Five years and a thousand splendid suns ago, I was new to the blogging world. I was the hormonal teenager who used the Internet to spread broken pieces of her little heart. Thank God I left this as a draft in my first blog:
This is why I hate falling in love. I don’t know what I’m saying! The pain of bullets are sporadic yet they attack hard every time making me spill every damn thing on this blog.
A hard fall.. but tonight, you memory, I’ll leave you in the dumpsite. You belong in the bitter well. To drown. Even if the echo of your drowning will remain in my heart. I will always be here. If you choose her, I’ll be okay.
Don’t worry about me. She needs you more. She needs you, breathlessly. Even if I’ll be in pain it’s okay. I just want you to smile and remember. Ill always be your friend.

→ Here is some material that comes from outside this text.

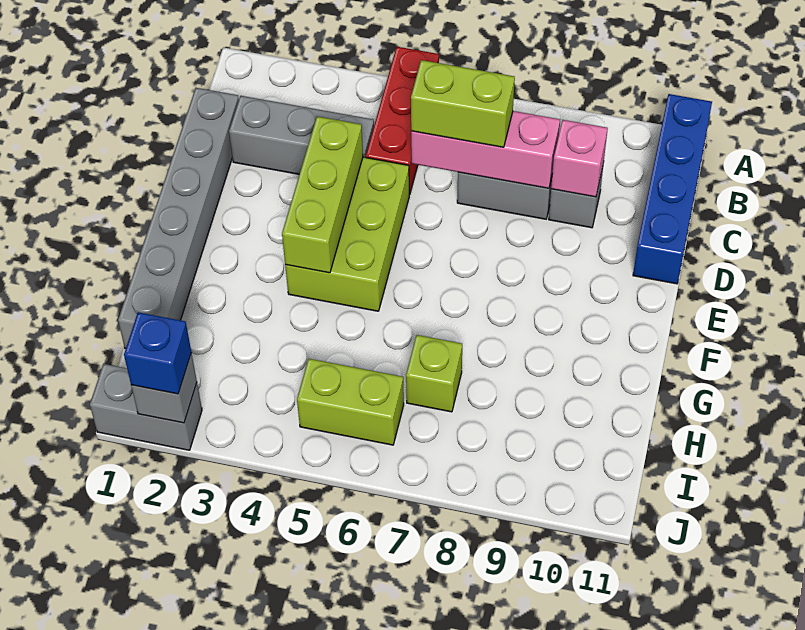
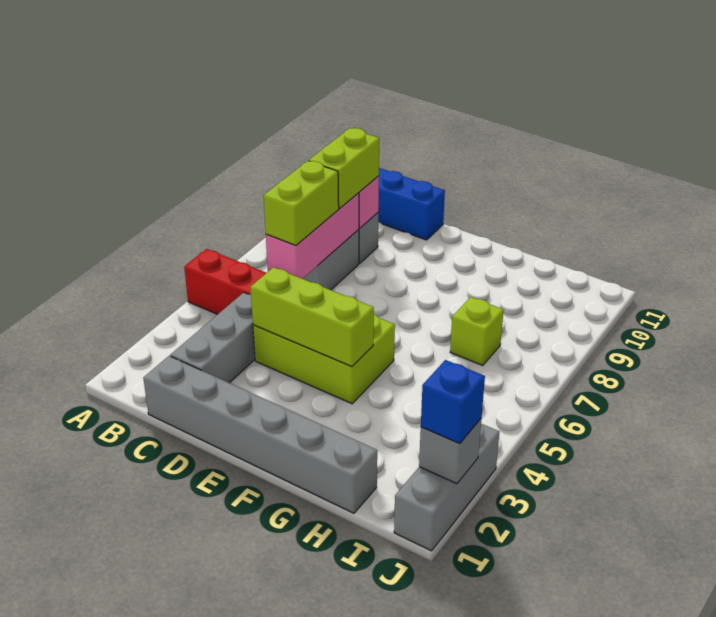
lime brick I5:I6 level 1 -> lime brick C8:C9 level 3
grey brick J1:J2 level 1 -> grey brick J1:J3 level 1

Before anything, give me a minute to puke in my mouth a little. Forgive me, I was fragile and heartbroken. I don’t even remember who the YOU I am referring to here. Liar! For all I know, it’s James Franco! Not even close.
Seriously, though… The pain of bullets? The bitter well? The echo of your drowning? She needs you, breathlessly??? What the fuck was I trying to say? hahahaha Right, I made no sense and love was all to blame. My writing was all over the place and love was to blame.